EMPLOYEE COMPENSATION
XXXXXXX X. XXXXXXXXX
A. Base Salary: The Employee shall, during the Term, be paid an annual
base salary (the "Base Salary") of Two Hundred Thousand Dollars
($200,000). The Base Salary shall be payable in installments, in
arrears, in accordance with the Company's regular payroll practices,
but not less often than monthly.
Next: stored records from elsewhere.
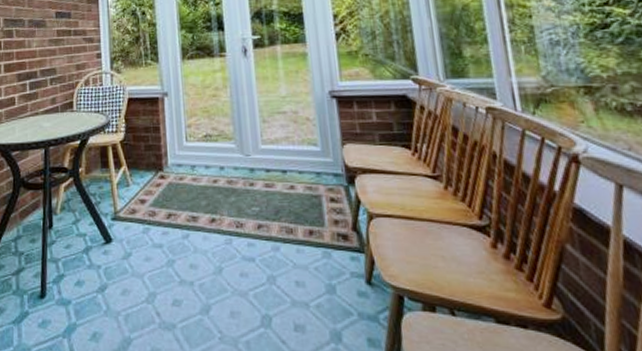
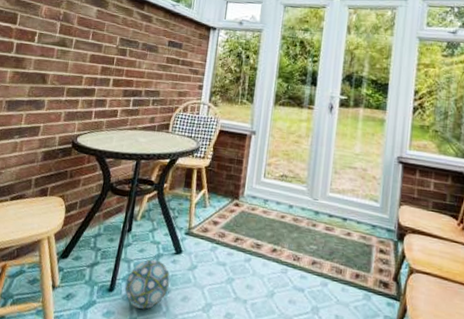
ball: none [57,254,106,311] -> present [125,259,171,310]

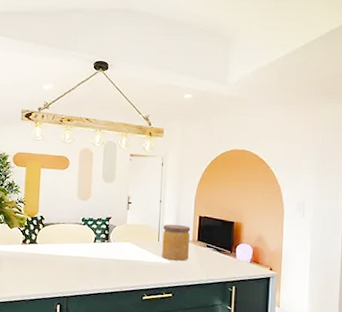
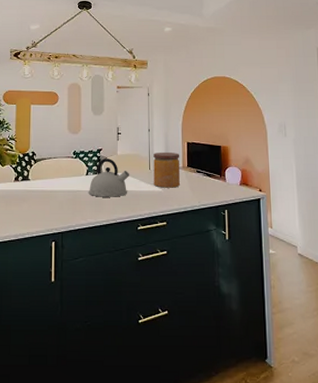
kettle: none [95,227,138,266] -> present [88,158,130,197]

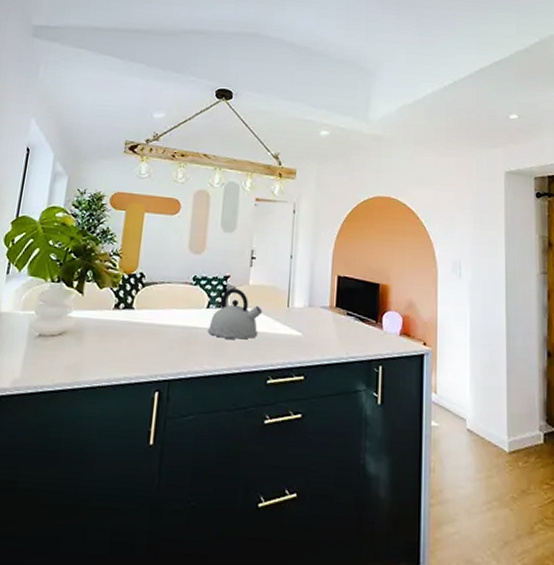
jar: present [153,152,180,188] -> none [292,285,328,333]

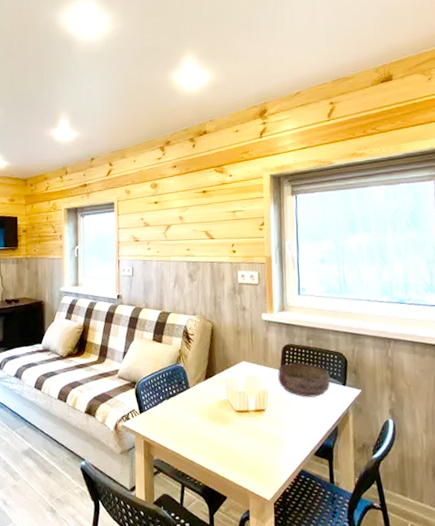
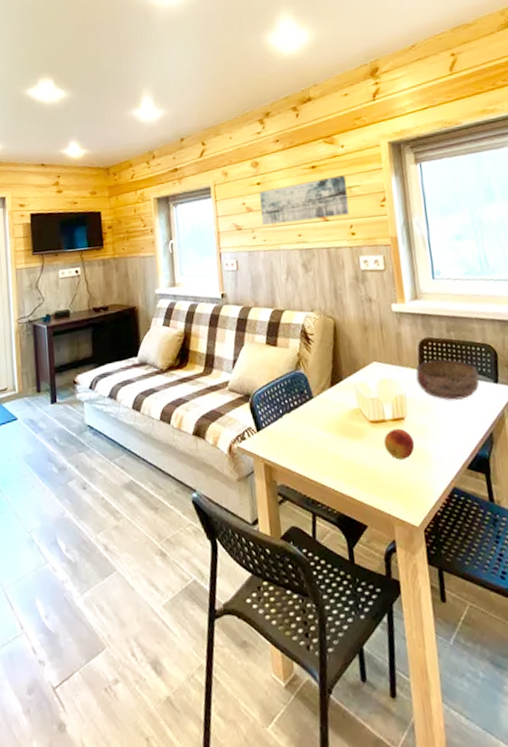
wall art: none [156,201,232,238] -> present [259,175,350,225]
fruit: none [246,418,272,444] -> present [384,428,415,460]

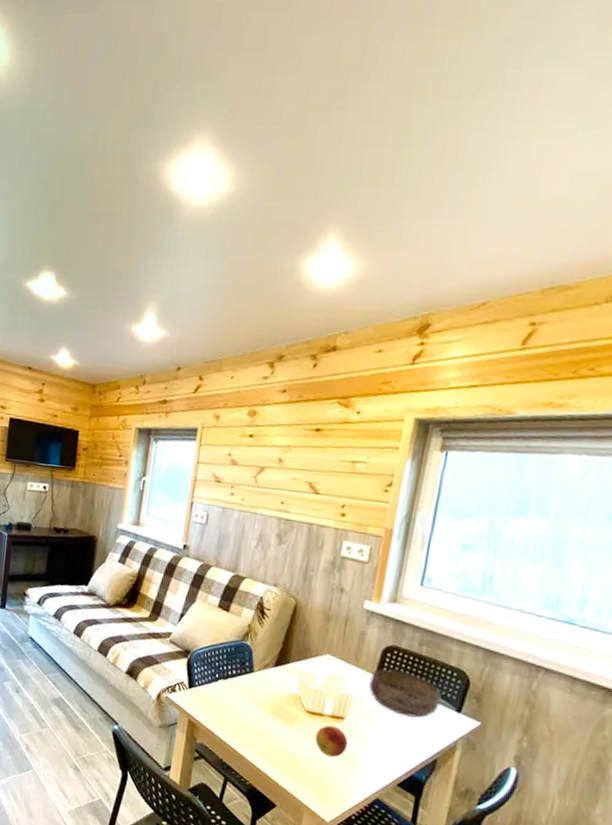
wall art: present [259,175,350,225] -> none [244,445,353,493]

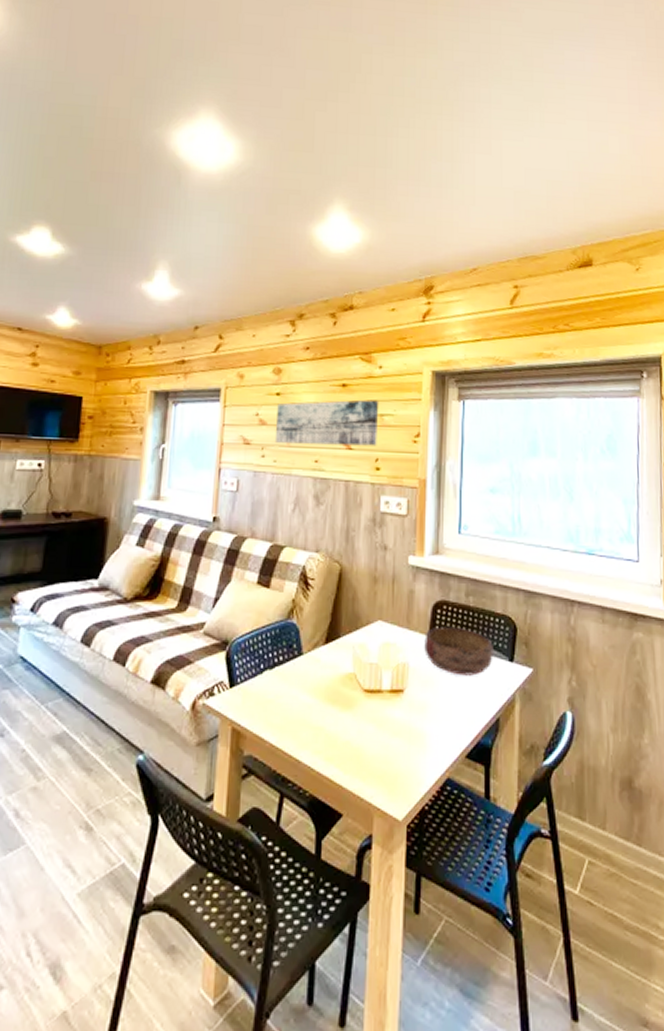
wall art: none [244,445,353,493] -> present [274,399,379,446]
fruit: present [315,725,348,757] -> none [376,702,411,739]

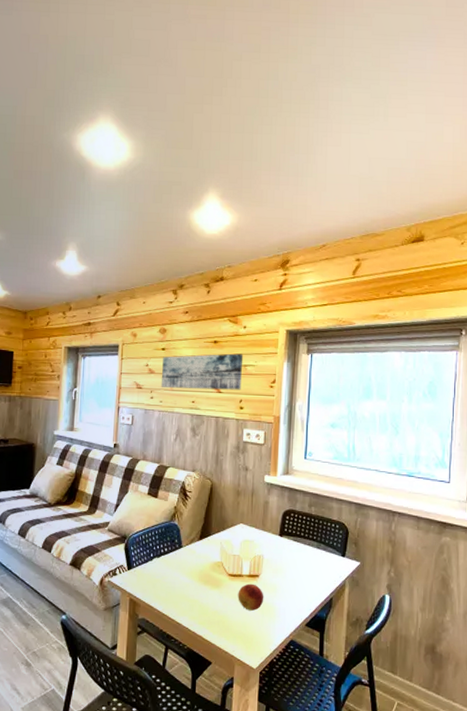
fruit: none [376,702,411,739] -> present [238,583,264,611]
bowl: present [424,626,493,676] -> none [275,529,330,566]

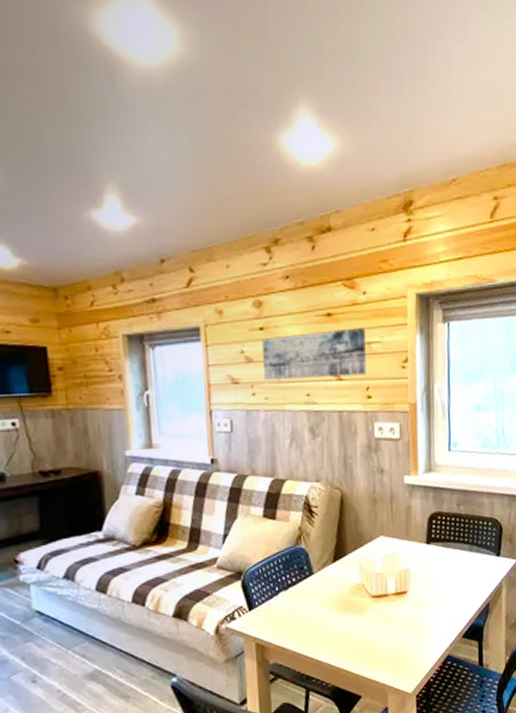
fruit: present [238,583,264,611] -> none [384,602,415,632]

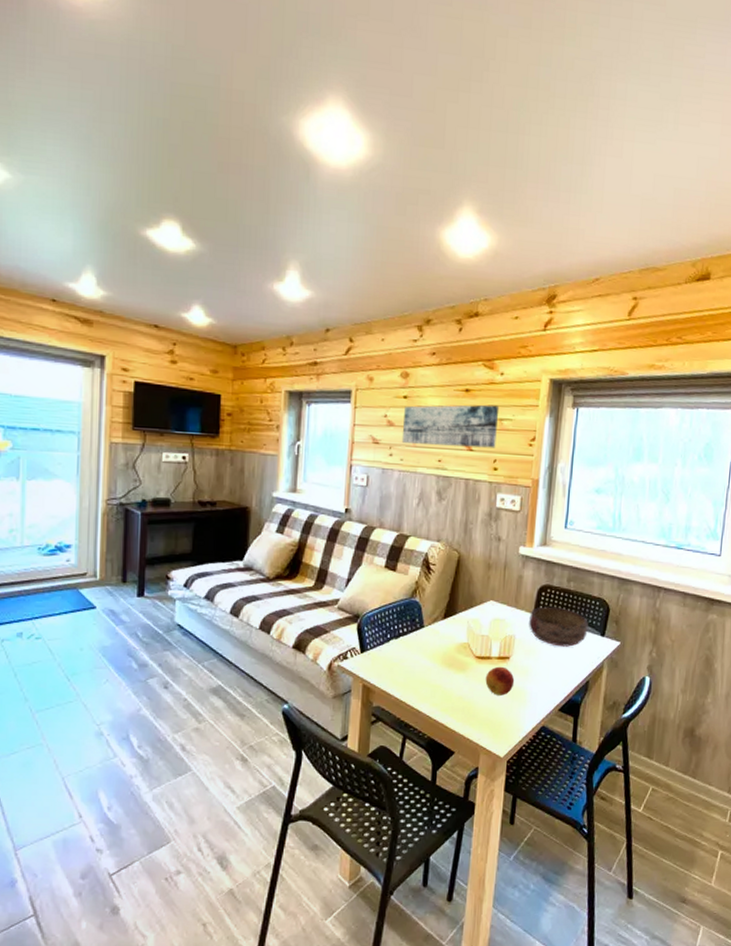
fruit: none [384,602,415,632] -> present [485,666,515,696]
bowl: none [422,533,483,573] -> present [529,606,588,647]

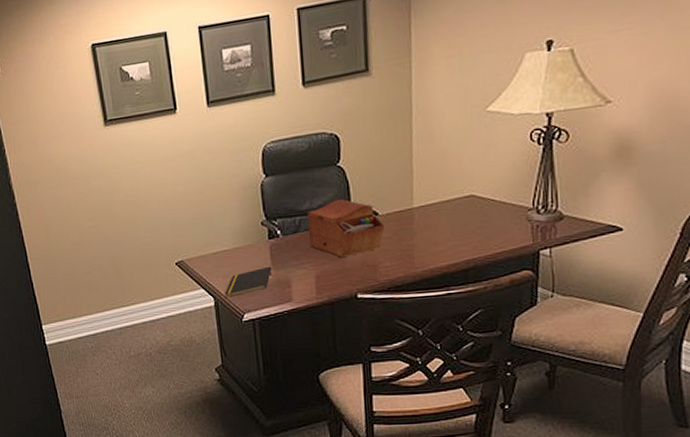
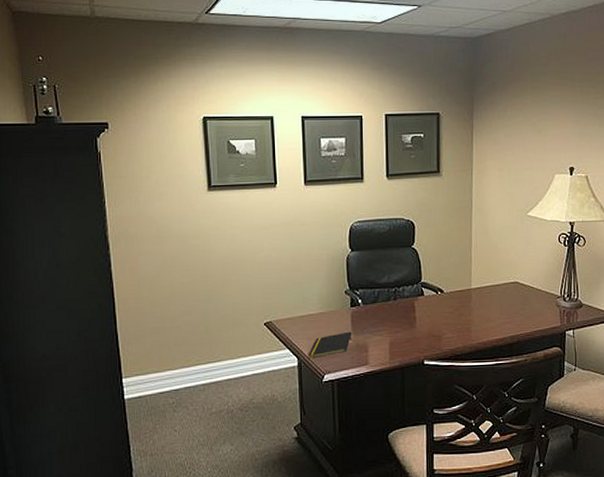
sewing box: present [308,198,385,258] -> none [385,276,449,328]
The Employee's Base Salary shall be
reviewed annually and shall be adjusted by not less than the prevailing
Consumer Price Index ("CPI") for the Philadelphia, Pennsylvania area.
B. Bonus: In addition to the Base Salary, so long as the Employee
satisfies the duties and obligations of his employment and the Company
attains certain revenue, operational and profitability goals as
established by and subject to the approval of the Company's Board of
Directors Compensation Committee of the Company, the Employee shall be
entitled to receive an annual bonus in an amount up to One Hundred
Fifty Thousand Dollars ($150,000).
C. Stock Option Plan: The Employee, as part of his compensation hereunder,
shall receive an option to purchase 75,000 shares of the common stock
of the Company, at a price of $7.125 per share, in accordance with the
Company's Employee Stock Option Plan.